Orders, Decorations and Medals (25 & 26 June 2008)

Sorry, there are no images available for this lot

Date of Auction: 25th & 26th June 2008

Sold for £2,400

Estimate: £1,400 - £1,600

A fine Great War Gallipoli operations D.S.O. group of four awarded to Lieutenant-Colonel E. C. P. Bridges, South Staffordshire Regiment, who was severely wounded while leading his battalion into action at Lala Baba in August 1915

Distinguished Service Order, G.V.R., silver-gilt and enamels; 1914-15 Star (Major, S. Staff. R.); British War and Victory Medals, M.I.D. oak leaf (Lt. Col.), obverse centre of the first recessed and with traces of glue repair, otherwise good very fine (4) £1400-1600

Footnote

D.S.O. London Gazette 2 February 1916.

Edward Charles Philippi Bridges, who was born in April 1870, was commissioned in the South Staffordshire Regiment in May 1890. Having then gained advancement to Captain, he served as an Adjutant in the Indian Volunteers 1902-04 and was placed on the Reserve of Officers in December 1905. Of his subsequent part in the Great War, the following statement of services was submitted by him to the War Office in December 1920:

‘In the Spring of 1914, being then a Captain on the Reserve of Officers, and hearing from my brother Lieutenant-Colonel T. Bridges, D.S.O., then Military Attache in Brussels, of the extreme probability of an immediate war with Germany, I at once sold my farm in Matthew County, Virginia, U.S.A., and returned to England.
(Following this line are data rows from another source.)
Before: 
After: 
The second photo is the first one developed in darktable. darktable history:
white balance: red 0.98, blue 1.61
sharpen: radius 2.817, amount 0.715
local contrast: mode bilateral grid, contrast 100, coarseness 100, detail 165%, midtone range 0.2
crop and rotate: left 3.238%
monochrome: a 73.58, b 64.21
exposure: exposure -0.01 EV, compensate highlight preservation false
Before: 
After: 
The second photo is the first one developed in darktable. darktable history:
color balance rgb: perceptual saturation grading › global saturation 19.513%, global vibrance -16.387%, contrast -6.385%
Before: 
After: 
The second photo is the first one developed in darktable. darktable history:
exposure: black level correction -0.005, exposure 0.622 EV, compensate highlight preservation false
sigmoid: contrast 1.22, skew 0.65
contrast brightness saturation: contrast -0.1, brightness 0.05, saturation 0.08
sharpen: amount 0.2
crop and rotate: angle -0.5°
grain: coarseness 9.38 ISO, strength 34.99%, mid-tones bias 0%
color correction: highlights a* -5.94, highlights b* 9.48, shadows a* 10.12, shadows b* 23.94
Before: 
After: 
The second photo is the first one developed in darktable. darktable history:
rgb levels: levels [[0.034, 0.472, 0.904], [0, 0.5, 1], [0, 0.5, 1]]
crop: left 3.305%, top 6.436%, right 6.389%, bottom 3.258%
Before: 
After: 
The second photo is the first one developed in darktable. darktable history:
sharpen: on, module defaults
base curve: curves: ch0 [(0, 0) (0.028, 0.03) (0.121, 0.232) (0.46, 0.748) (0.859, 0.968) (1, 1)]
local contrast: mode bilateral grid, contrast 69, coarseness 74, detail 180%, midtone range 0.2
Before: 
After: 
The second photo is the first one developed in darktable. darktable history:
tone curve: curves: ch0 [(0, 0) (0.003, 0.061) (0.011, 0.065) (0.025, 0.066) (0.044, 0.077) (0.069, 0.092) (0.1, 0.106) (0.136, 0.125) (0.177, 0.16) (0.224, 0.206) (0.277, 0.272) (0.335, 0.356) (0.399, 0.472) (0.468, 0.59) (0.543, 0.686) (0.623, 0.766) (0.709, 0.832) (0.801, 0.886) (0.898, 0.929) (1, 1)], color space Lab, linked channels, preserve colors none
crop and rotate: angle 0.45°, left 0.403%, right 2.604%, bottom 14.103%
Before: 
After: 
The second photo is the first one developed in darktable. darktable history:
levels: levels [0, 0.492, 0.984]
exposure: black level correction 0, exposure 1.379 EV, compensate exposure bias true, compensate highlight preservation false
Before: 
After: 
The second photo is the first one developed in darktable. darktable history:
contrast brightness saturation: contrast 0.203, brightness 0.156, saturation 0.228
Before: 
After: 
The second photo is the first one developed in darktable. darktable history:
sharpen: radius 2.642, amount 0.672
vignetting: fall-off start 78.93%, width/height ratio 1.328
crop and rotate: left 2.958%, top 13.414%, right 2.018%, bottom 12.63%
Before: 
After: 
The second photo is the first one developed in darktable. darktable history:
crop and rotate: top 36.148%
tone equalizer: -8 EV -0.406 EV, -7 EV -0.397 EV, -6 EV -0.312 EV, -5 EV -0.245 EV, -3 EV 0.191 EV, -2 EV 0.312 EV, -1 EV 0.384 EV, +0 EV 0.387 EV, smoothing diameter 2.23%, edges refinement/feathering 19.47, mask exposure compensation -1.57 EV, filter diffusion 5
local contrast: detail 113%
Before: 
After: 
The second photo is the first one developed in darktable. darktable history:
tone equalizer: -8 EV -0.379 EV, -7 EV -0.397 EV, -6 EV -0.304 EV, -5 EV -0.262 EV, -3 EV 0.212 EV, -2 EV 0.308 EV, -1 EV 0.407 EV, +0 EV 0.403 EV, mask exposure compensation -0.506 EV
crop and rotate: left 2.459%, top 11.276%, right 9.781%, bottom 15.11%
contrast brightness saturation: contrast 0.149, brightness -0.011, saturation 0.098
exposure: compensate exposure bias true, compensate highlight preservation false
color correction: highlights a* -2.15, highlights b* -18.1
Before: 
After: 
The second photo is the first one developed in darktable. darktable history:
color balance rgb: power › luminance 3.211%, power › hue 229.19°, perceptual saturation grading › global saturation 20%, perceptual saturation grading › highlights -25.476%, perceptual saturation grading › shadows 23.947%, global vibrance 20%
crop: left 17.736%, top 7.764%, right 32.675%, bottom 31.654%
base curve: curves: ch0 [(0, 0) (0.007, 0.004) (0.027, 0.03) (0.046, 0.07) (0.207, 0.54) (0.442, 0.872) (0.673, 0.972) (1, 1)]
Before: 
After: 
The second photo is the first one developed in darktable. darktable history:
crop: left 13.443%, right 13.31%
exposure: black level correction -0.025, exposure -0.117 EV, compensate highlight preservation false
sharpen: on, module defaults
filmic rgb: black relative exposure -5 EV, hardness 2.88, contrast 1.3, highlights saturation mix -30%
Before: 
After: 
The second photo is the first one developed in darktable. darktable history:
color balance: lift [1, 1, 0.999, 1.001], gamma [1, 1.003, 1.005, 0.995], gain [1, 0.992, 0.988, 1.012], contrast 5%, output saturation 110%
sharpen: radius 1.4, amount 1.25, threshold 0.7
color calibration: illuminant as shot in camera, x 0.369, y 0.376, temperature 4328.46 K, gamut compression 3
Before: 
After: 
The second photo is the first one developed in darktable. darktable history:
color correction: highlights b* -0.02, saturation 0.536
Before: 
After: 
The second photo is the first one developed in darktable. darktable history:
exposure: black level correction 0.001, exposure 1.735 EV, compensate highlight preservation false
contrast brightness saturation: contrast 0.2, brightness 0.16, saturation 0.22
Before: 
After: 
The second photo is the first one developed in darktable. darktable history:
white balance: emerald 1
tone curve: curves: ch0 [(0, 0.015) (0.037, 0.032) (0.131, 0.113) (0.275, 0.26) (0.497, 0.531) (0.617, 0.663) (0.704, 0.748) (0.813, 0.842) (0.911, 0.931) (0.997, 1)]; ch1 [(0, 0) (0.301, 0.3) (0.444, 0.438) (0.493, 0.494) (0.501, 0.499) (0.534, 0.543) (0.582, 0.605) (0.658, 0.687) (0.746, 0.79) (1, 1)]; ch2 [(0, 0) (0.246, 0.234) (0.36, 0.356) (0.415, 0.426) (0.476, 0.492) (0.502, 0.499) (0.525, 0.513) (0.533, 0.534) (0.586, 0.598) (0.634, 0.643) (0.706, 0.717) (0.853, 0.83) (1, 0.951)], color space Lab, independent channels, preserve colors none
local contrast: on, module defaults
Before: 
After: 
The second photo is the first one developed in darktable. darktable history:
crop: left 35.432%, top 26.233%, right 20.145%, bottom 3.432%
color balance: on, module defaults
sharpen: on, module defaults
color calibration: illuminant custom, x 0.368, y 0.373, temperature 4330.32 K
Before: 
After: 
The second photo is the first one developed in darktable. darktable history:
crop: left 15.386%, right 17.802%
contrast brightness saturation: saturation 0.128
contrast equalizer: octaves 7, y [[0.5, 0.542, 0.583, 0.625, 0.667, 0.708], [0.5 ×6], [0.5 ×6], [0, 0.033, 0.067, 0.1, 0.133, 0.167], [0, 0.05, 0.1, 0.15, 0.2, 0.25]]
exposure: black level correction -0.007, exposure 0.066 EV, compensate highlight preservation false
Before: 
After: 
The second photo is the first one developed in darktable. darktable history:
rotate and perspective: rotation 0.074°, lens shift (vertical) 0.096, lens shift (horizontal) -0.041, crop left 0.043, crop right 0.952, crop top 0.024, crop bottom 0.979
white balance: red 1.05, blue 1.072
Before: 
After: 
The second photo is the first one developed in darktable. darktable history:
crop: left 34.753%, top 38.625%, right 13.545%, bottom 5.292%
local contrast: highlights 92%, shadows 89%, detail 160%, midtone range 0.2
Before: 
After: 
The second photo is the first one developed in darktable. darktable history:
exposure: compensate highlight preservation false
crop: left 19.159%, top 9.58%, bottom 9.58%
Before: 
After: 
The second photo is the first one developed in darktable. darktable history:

I reported myself to the War Office and was informed if wanted I should be notified. About 6 August 1914, I was instructed to report myself at the depot of my old regiment at Lichefield, and against the advice of my medical adviser, I at once did so.

In February 1915, I was appointed Brigade Machine-Gun Officer to the 33rd Brigade. In this appointment I served continuously at Cape Helles, attached to the Royal Naval Division, and, after the Brigade returned to the 11th Division, at the Suvla landing. On 10 August 1915, I was appointed to the command of the Regiment [7/South Staffordshires], vice Lieutenant-Colonel A. H. Daukes, killed in action on the 9th. I remained in command of until severely wounded in an attack on 21 August. I was evacuated to England and was admitted to the Royal Free Hospital, London, until March 1916, after which I was attached to various Staffs and to assist in training work.’

Only two officers from the 7th South Staffordshires emerged unscathed from the attack at Lala Baba in the afternoon of 21 August, the serious nature of Bridges’ wounds being summarised in the following report:

‘At Suvla Bay on 21 August 1915, he was wounded by a rifle bullet in the right arm ... At 2 a.m. on 22 August aboard a hospital ship, under anaesthetic, a tube was put in the wound. He was transferred straight to England, arriving on 9 September 1915, and was in the Royal Free Hospital ... during which time he had an anaesthetic for the evacuation of pus ... the limb is flexed at a right angle on a splint and there is great muscular wasting on both upper and forearm.’

Bridges was mentioned in General Sir Ian Hamilton’s despatch dated 11 December 1915 (London Gazette 28 January 1916 refers), and was awarded the D.S.O.

In May 1917, while serving as Commandant of the 5th Army School of Musketry at Warloy, Bridges was badly concussed when his horse bolted into some barbed wire entanglements - he was unable to pull the horse up on account of his disabled arm - and was admitted to hospital back in England. However, following a short spell of light duty on being discharged, he was found to be unfit for further military service in February 1918, ‘owing to wounds and disabilities contracted on service’, and was placed on the Reserve of Officers as a Lieutenant-Colonel in the same month.